Most years I remember for a particular theme. The Olympics and the Diamond Jubilee in 2012 made the UK the happiest place in the world to be. After the crash in 2008, life was scary and solidarity was the theme; no one knew what was coming next but we stood side by side.
This year is turning out to be the most surreal and unpredictable of all years. I honestly don’t know what’s going to happen next. In sport, Leicester won the Premiership, England’s rugby team are unbeaten, and the undaunted journey of the Welsh football team gave the most ardent of English, Scottish and Irish fans goose-bumps. The odds were long on those events, but I bet they were longer on some of the political surprises of the last 12 months.
Think back to this time last year.
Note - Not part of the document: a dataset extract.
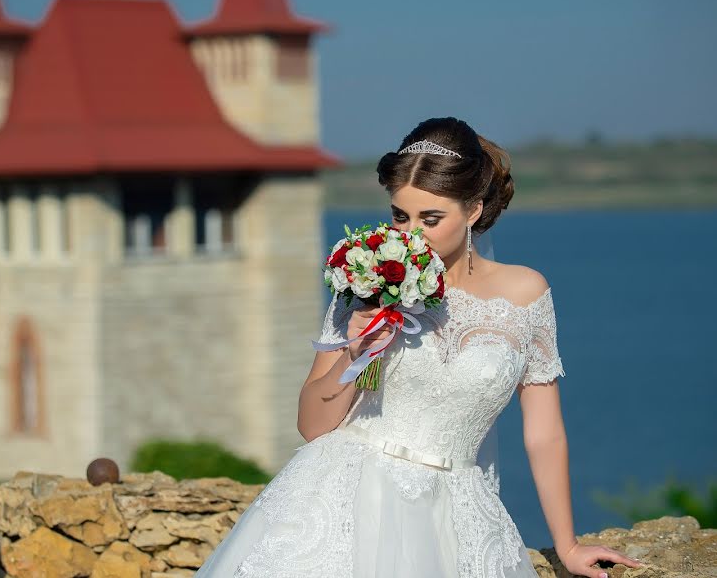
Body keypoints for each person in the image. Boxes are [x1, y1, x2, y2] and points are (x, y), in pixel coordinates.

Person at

To refresh your memory, it was baking hot and we were coming to work with extra water, not umbrellas. Then came the shock of Jeremy Corbyn’s election, and in June a whole Parliament’s worth of news crammed into a single month: a momentous verdict on the EU, the resignation of a Prime Minister, a tumultuous Tory leadership campaign, Labour in crisis, and Nigel Farage resigning.
With hindsight, I think we could have heard the rumble of public discontent approaching.
The nub is: we had been ignoring people, and these people became angry. It is too late for politics (as we know it) to recover from this uprising: we need some serious change and new leadership to sweep the slate clean. Even then our leaders will be – and should be – grovelling for some time.
But in our day jobs, and I’m thinking particularly of financial services, it’s not too late to avoid a similar catastrophe. We are also ignoring the people.
As an investment banking friend said to me recently: “colleagues are finally realising: nothing is for the customer, it’s all to make money. And it’s hard to alter behaviour when there will be [perceived] short-term financial pain [for staff]. People left are… unable… to develop any sort of empathy for the customer.”
I happen to disagree. Having met many of the leaders of financial services firms, I think they are generally trying to steer their ships to be more customer-orientated and it’s not mission impossible. The trouble is that these are massive ships with many mutinous crew members.
No change is going to result in battered share prices and the loss of many great institutions. Unfortunately for shareholders who will lose their shirt, and that’s pretty much anyone in the UK with a pension, customers have had enough of hitting the snooze button and are finally waking up. They now have more choice in all aspects of financial services. They now have the option to choose companies that are focused truly on customers.
Brexit has established a new confidence that people can affect change, that there is no need to bow down to a louder and wealthier minority.
Alongside this new confidence, though, consumers also need regulatory support. The EU’s flagship piece of financial regulation, MiFID II, promised a range of consumer protections, including transparent pricing of investment products.
But the future of this regulation is now in doubt, and we in financial services can think of MiFID II’s future as symbolic of our wider choice – a choice for or against consumers.
One path is to acknowledge that consumers want and need to understand how much they pay for the investment services we provide. We in the UK can lead the financial services world in making this happen. The other path is to fail to recognise the societal sub-text of revolt in last month’s Brexit surprise, and to use the vote to retrench into the unacceptable ways of the past and abandon valuable consumer protections promised by the EU.
If we fail to make the right choice, we are surrendering ourselves to a shock far bigger than either the global financial crisis or Brexit. It will brew and stew, perhaps for years, but when it explodes it will be a popular uprising with consequences far worse for the economy than anything we can imagine.
Politicians left it too late to recognise they had ignored their constituents – and they have been battered for their negligence. We in finance have a chance to act – but we must do so now.